→ **Activity**: Please count the lines in the items below that contain the word "chart" with matching case, and reply with the number alone.

*** Given records ***

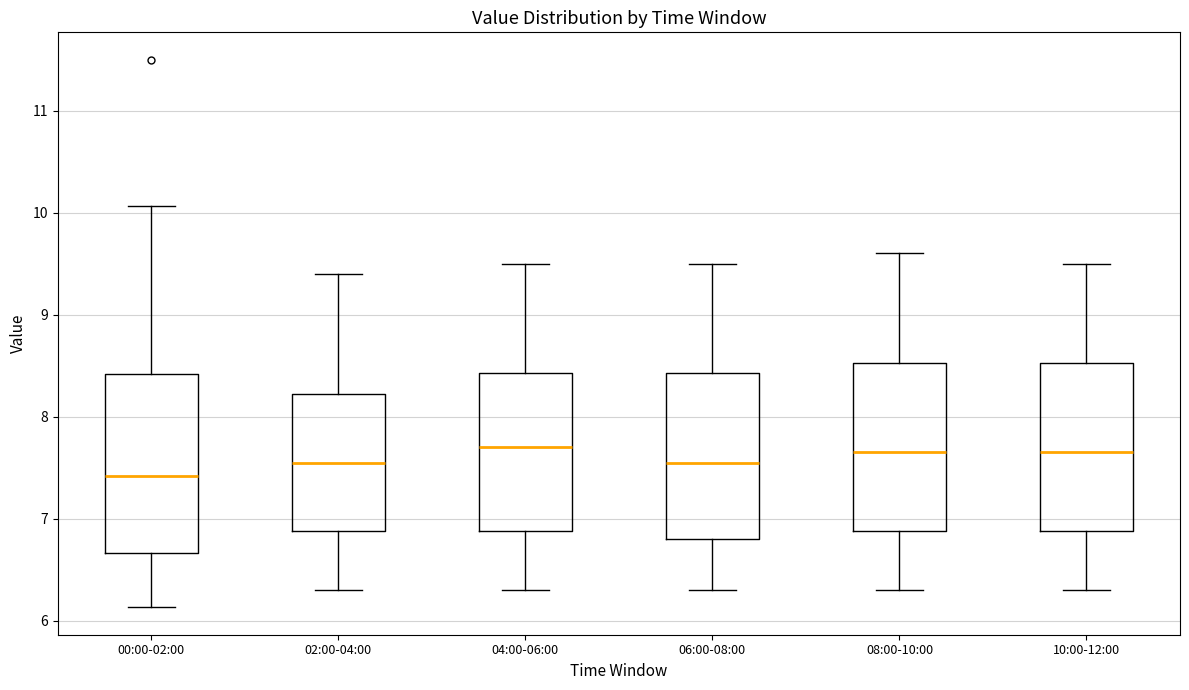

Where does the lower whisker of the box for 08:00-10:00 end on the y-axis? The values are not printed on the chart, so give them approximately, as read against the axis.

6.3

***
*** Given records ***

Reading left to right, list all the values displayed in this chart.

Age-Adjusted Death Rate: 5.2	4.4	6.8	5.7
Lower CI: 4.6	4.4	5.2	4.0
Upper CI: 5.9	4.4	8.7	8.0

***

→ **Result of this task**: 2